# [Quoted text]
------------------------------------------------------------

I see your point, but it is a hack in my opinion.  The device will have 8 
real Tx queues, not 1.  I'd much rather go with the original proposal, 
since if the code in dev_pick_tx() changed, it could silently break ixgbe.

-PJ Waskiewicz
--
To unsubscribe from this list: send the line "unsubscribe netdev" in
the body of a message to majordomo@vger.kernel.org
More majordomo info at  http://vger.kernel.org/majordomo-info.html
David Miller March 21, 2009, 7:33 a.m. UTC | #4
From: "Waskiewicz Jr, Peter P" <peter.p.waskiewicz.jr@intel.com>
Date: Fri, 20 Mar 2009 23:21:38 -0700 (Pacific Daylight Time)

> I see your point, but it is a hack in my opinion.  The device will have 8 
> real Tx queues, not 1.  I'd much rather go with the original proposal, 
> since if the code in dev_pick_tx() changed, it could silently break ixgbe.

It can't, if you only advertise one transmit queue the kernel
can never ever choose anything other than queue zero.  It's
impossible.

Stephen's right, you guys don't need your select queue override.

And if you recall I suspected this from the very beginning.

------------------------------------------------------------

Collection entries
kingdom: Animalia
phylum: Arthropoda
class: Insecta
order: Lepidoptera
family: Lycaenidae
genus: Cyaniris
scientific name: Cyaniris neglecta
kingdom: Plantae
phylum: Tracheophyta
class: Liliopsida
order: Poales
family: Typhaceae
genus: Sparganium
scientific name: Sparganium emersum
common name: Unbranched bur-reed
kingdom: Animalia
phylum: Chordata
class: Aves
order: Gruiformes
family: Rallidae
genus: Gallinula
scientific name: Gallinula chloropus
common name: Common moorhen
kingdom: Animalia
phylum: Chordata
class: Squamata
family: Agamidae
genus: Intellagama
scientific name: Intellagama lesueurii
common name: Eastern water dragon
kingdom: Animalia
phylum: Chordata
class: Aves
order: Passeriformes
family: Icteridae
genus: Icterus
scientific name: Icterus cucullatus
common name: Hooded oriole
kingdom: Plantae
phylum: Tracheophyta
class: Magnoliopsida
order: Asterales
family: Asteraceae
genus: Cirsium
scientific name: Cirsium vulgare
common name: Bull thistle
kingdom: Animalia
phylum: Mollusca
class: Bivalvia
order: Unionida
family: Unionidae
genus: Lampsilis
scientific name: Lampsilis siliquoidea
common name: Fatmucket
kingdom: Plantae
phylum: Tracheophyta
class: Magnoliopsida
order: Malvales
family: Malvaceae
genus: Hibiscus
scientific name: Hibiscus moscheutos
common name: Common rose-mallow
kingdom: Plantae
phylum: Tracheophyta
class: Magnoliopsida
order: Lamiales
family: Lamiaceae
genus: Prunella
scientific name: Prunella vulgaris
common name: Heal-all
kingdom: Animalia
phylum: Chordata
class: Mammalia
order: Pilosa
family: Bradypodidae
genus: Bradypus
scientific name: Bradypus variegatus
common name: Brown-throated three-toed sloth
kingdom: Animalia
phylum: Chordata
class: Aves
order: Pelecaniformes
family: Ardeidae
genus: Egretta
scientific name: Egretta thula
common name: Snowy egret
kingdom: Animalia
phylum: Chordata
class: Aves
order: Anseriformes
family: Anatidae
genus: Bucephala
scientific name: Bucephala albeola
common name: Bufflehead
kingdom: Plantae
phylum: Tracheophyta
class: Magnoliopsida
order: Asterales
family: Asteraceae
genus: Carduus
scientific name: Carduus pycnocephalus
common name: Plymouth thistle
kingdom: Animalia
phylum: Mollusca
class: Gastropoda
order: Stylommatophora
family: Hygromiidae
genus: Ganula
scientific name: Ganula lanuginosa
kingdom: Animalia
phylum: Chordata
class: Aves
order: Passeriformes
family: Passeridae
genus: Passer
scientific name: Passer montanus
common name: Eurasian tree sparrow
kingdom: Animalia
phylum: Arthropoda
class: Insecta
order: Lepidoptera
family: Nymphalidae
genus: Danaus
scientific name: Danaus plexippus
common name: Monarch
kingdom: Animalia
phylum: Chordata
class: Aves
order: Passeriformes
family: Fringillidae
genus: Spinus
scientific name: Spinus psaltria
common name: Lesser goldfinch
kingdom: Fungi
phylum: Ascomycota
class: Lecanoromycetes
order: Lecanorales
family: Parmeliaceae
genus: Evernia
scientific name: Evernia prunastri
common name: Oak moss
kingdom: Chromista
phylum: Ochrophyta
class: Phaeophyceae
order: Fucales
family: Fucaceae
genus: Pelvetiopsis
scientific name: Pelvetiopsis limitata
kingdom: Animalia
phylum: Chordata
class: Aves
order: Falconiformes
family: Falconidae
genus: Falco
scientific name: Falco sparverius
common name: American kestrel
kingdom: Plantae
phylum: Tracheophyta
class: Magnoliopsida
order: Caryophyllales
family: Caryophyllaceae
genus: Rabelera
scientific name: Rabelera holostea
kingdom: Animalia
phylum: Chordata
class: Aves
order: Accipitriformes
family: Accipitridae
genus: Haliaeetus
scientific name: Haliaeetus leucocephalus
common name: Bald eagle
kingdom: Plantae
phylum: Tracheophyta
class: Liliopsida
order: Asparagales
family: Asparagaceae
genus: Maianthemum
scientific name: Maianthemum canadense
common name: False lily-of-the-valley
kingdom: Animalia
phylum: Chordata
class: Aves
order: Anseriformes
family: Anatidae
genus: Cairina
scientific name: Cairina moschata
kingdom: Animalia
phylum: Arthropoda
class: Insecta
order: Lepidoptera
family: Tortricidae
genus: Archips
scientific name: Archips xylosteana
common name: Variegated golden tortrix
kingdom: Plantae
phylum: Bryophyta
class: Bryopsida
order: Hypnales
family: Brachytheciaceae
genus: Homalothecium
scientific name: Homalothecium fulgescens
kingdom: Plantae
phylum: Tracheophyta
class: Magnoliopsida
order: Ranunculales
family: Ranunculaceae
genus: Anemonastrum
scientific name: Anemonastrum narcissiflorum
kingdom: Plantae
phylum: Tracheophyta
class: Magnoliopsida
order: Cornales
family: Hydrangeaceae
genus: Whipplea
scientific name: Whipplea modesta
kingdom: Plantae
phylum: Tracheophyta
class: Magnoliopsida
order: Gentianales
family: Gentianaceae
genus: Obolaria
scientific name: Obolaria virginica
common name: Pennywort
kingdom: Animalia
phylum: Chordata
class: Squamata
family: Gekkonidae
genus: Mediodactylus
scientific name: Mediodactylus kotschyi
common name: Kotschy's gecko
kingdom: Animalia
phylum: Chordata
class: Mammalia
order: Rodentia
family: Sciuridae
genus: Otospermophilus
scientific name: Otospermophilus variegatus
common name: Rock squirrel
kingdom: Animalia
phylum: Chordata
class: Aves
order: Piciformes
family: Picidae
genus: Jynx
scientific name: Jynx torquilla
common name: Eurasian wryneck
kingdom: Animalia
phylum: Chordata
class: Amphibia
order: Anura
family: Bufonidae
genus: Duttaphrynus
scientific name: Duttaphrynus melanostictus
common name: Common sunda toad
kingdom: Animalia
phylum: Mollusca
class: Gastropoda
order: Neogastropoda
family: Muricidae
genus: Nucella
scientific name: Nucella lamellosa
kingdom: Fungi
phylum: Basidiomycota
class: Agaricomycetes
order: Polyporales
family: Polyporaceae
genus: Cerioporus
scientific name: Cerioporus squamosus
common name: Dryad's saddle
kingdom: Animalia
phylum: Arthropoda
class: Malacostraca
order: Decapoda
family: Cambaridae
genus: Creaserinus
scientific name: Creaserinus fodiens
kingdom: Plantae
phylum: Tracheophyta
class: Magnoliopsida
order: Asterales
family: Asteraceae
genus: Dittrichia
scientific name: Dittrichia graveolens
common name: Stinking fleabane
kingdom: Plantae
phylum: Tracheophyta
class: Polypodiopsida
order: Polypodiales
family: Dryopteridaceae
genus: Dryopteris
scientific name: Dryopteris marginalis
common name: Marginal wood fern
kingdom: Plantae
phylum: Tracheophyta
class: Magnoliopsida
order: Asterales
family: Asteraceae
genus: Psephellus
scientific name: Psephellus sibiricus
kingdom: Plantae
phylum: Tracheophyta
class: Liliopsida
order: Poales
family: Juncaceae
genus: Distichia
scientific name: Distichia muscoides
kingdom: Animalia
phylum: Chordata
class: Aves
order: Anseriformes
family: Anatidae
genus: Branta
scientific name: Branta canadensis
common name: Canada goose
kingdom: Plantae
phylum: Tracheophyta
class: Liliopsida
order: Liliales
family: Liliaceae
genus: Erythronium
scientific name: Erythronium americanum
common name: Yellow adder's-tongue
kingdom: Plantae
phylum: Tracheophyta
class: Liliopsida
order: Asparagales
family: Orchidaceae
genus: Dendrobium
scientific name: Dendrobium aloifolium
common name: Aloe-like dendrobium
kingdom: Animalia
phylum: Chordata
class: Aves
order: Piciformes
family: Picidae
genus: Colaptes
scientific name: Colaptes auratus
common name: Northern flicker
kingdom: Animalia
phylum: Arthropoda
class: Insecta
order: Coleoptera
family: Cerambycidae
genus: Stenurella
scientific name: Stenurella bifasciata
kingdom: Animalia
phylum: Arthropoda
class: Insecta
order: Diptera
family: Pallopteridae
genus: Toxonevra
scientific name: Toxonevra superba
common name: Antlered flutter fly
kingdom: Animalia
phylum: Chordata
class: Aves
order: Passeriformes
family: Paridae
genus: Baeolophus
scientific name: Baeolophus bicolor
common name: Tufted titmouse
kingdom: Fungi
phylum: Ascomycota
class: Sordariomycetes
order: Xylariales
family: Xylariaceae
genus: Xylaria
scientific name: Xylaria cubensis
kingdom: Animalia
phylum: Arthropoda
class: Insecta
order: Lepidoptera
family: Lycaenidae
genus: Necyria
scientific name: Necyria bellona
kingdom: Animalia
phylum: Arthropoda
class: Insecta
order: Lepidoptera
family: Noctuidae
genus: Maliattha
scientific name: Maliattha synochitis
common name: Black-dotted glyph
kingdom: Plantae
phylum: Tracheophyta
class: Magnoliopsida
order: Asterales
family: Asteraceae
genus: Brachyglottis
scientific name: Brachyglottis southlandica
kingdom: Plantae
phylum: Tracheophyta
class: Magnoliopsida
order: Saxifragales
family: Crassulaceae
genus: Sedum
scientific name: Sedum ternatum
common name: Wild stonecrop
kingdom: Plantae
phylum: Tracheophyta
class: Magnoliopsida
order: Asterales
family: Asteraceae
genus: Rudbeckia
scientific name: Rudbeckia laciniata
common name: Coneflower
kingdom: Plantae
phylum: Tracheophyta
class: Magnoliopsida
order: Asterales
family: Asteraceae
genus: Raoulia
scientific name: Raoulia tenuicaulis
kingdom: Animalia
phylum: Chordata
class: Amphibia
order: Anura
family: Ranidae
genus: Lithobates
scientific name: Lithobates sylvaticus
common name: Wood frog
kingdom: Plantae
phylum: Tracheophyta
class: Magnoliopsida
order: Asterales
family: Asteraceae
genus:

------------------------------------------------------------

# [Your tasks]
1) Copy the transmit queue thread word for word, in full.
2) Format the records as a Markdown table with the columns No. and Line, one row per line and blank lines skipped, starting at the first line of the records and ending at the line that contains "order: Gruiformes".

# [Task responses]
1)
I see your point, but it is a hack in my opinion.  The device will have 8 
real Tx queues, not 1.  I'd much rather go with the original proposal, 
since if the code in dev_pick_tx() changed, it could silently break ixgbe.

-PJ Waskiewicz
--
To unsubscribe from this list: send the line "unsubscribe netdev" in
the body of a message to majordomo@vger.kernel.org
More majordomo info at  http://vger.kernel.org/majordomo-info.html
David Miller March 21, 2009, 7:33 a.m. UTC | #4
From: "Waskiewicz Jr, Peter P" <peter.p.waskiewicz.jr@intel.com>
Date: Fri, 20 Mar 2009 23:21:38 -0700 (Pacific Daylight Time)

> I see your point, but it is a hack in my opinion.  The device will have 8 
> real Tx queues, not 1.  I'd much rather go with the original proposal, 
> since if the code in dev_pick_tx() changed, it could silently break ixgbe.

It can't, if you only advertise one transmit queue the kernel
can never ever choose anything other than queue zero.  It's
impossible.

Stephen's right, you guys don't need your select queue override.

And if you recall I suspected this from the very beginning.

2)
| No. | Line |
|---|---|
| 1 | kingdom: Animalia |
| 2 | phylum: Arthropoda |
| 3 | class: Insecta |
| 4 | order: Lepidoptera |
| 5 | family: Lycaenidae |
| 6 | genus: Cyaniris |
| 7 | scientific name: Cyaniris neglecta |
| 8 | kingdom: Plantae |
| 9 | phylum: Tracheophyta |
| 10 | class: Liliopsida |
| 11 | order: Poales |
| 12 | family: Typhaceae |
| 13 | genus: Sparganium |
| 14 | scientific name: Sparganium emersum |
| 15 | common name: Unbranched bur-reed |
| 16 | kingdom: Animalia |
| 17 | phylum: Chordata |
| 18 | class: Aves |
| 19 | order: Gruiformes |